▸ TASK BRIEF
Copy out the listing below so that each line matches exactly.

▸ EXCERPTED RECORDS
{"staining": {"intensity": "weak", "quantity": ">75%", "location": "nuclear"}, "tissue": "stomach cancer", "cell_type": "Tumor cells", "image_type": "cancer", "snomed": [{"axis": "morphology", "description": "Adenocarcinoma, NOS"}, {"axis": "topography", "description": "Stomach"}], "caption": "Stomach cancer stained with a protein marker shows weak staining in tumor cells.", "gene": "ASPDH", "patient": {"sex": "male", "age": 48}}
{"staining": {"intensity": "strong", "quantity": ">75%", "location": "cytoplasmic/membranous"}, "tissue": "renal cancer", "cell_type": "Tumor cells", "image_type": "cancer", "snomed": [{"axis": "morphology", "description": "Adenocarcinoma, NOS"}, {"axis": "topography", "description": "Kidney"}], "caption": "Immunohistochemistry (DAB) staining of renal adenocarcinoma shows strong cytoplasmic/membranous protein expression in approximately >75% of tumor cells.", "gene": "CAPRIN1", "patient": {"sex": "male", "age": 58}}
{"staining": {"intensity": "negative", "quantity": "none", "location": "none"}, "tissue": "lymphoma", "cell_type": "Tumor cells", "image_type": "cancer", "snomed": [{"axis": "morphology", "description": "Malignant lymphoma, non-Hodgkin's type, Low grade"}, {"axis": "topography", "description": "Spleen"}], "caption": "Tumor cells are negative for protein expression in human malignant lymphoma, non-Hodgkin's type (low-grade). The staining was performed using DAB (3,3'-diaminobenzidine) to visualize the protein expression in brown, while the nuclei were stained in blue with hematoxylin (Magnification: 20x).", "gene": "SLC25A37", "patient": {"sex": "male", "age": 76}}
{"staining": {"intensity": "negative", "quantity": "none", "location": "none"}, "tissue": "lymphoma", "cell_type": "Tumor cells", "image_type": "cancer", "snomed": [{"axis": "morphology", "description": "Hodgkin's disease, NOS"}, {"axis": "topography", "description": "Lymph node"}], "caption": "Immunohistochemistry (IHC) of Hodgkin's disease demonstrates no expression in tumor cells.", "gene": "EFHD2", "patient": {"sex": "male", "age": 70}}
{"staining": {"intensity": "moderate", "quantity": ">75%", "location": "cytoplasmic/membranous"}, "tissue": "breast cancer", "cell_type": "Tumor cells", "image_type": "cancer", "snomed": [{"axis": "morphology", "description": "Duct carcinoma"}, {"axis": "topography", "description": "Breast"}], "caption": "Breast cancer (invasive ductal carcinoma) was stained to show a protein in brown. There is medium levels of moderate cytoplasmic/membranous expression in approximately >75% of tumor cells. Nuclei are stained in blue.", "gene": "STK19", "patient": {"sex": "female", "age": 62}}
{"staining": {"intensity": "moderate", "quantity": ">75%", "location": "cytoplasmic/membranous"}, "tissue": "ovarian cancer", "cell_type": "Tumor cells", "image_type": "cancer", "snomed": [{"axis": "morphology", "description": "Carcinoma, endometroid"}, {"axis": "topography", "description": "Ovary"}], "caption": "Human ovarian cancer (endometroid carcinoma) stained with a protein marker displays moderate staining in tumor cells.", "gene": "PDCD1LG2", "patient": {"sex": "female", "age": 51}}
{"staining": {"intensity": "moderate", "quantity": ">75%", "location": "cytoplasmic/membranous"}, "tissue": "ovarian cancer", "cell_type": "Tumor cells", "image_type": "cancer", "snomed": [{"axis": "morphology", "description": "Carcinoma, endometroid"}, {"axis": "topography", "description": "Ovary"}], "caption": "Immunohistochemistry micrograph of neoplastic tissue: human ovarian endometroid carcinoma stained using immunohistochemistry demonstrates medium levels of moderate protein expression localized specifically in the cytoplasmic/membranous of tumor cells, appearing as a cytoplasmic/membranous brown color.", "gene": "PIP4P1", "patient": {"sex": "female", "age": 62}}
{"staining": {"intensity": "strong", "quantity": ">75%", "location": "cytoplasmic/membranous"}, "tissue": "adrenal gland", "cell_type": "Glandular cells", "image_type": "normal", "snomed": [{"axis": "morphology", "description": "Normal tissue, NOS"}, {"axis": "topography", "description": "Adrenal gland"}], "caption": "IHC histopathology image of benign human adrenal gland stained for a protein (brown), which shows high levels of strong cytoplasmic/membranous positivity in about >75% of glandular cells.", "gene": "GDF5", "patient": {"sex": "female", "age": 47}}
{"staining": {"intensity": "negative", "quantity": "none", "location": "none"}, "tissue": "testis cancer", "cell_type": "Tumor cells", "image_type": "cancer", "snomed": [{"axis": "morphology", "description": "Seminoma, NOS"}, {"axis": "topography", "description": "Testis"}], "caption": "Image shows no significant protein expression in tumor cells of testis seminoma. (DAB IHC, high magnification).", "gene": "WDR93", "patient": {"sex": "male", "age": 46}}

▸ RESPONSE AREA
{"staining": {"intensity": "weak", "quantity": ">75%", "location": "nuclear"}, "tissue": "stomach cancer", "cell_type": "Tumor cells", "image_type": "cancer", "snomed": [{"axis": "morphology", "description": "Adenocarcinoma, NOS"}, {"axis": "topography", "description": "Stomach"}], "caption": "Stomach cancer stained with a protein marker shows weak staining in tumor cells.", "gene": "ASPDH", "patient": {"sex": "male", "age": 48}}
{"staining": {"intensity": "strong", "quantity": ">75%", "location": "cytoplasmic/membranous"}, "tissue": "renal cancer", "cell_type": "Tumor cells", "image_type": "cancer", "snomed": [{"axis": "morphology", "description": "Adenocarcinoma, NOS"}, {"axis": "topography", "description": "Kidney"}], "caption": "Immunohistochemistry (DAB) staining of renal adenocarcinoma shows strong cytoplasmic/membranous protein expression in approximately >75% of tumor cells.", "gene": "CAPRIN1", "patient": {"sex": "male", "age": 58}}
{"staining": {"intensity": "negative", "quantity": "none", "location": "none"}, "tissue": "lymphoma", "cell_type": "Tumor cells", "image_type": "cancer", "snomed": [{"axis": "morphology", "description": "Malignant lymphoma, non-Hodgkin's type, Low grade"}, {"axis": "topography", "description": "Spleen"}], "caption": "Tumor cells are negative for protein expression in human malignant lymphoma, non-Hodgkin's type (low-grade). The staining was performed using DAB (3,3'-diaminobenzidine) to visualize the protein expression in brown, while the nuclei were stained in blue with hematoxylin (Magnification: 20x).", "gene": "SLC25A37", "patient": {"sex": "male", "age": 76}}
{"staining": {"intensity": "negative", "quantity": "none", "location": "none"}, "tissue": "lymphoma", "cell_type": "Tumor cells", "image_type": "cancer", "snomed": [{"axis": "morphology", "description": "Hodgkin's disease, NOS"}, {"axis": "topography", "description": "Lymph node"}], "caption": "Immunohistochemistry (IHC) of Hodgkin's disease demonstrates no expression in tumor cells.", "gene": "EFHD2", "patient": {"sex": "male", "age": 70}}
{"staining": {"intensity": "moderate", "quantity": ">75%", "location": "cytoplasmic/membranous"}, "tissue": "breast cancer", "cell_type": "Tumor cells", "image_type": "cancer", "snomed": [{"axis": "morphology", "description": "Duct carcinoma"}, {"axis": "topography", "description": "Breast"}], "caption": "Breast cancer (invasive ductal carcinoma) was stained to show a protein in brown. There is medium levels of moderate cytoplasmic/membranous expression in approximately >75% of tumor cells. Nuclei are stained in blue.", "gene": "STK19", "patient": {"sex": "female", "age": 62}}
{"staining": {"intensity": "moderate", "quantity": ">75%", "location": "cytoplasmic/membranous"}, "tissue": "ovarian cancer", "cell_type": "Tumor cells", "image_type": "cancer", "snomed": [{"axis": "morphology", "description": "Carcinoma, endometroid"}, {"axis": "topography", "description": "Ovary"}], "caption": "Human ovarian cancer (endometroid carcinoma) stained with a protein marker displays moderate staining in tumor cells.", "gene": "PDCD1LG2", "patient": {"sex": "female", "age": 51}}
{"staining": {"intensity": "moderate", "quantity": ">75%", "location": "cytoplasmic/membranous"}, "tissue": "ovarian cancer", "cell_type": "Tumor cells", "image_type": "cancer", "snomed": [{"axis": "morphology", "description": "Carcinoma, endometroid"}, {"axis": "topography", "description": "Ovary"}], "caption": "Immunohistochemistry micrograph of neoplastic tissue: human ovarian endometroid carcinoma stained using immunohistochemistry demonstrates medium levels of moderate protein expression localized specifically in the cytoplasmic/membranous of tumor cells, appearing as a cytoplasmic/membranous brown color.", "gene": "PIP4P1", "patient": {"sex": "female", "age": 62}}
{"staining": {"intensity": "strong", "quantity": ">75%", "location": "cytoplasmic/membranous"}, "tissue": "adrenal gland", "cell_type": "Glandular cells", "image_type": "normal", "snomed": [{"axis": "morphology", "description": "Normal tissue, NOS"}, {"axis": "topography", "description": "Adrenal gland"}], "caption": "IHC histopathology image of benign human adrenal gland stained for a protein (brown), which shows high levels of strong cytoplasmic/membranous positivity in about >75% of glandular cells.", "gene": "GDF5", "patient": {"sex": "female", "age": 47}}
{"staining": {"intensity": "negative", "quantity": "none", "location": "none"}, "tissue": "testis cancer", "cell_type": "Tumor cells", "image_type": "cancer", "snomed": [{"axis": "morphology", "description": "Seminoma, NOS"}, {"axis": "topography", "description": "Testis"}], "caption": "Image shows no significant protein expression in tumor cells of testis seminoma. (DAB IHC, high magnification).", "gene": "WDR93", "patient": {"sex": "male", "age": 46}}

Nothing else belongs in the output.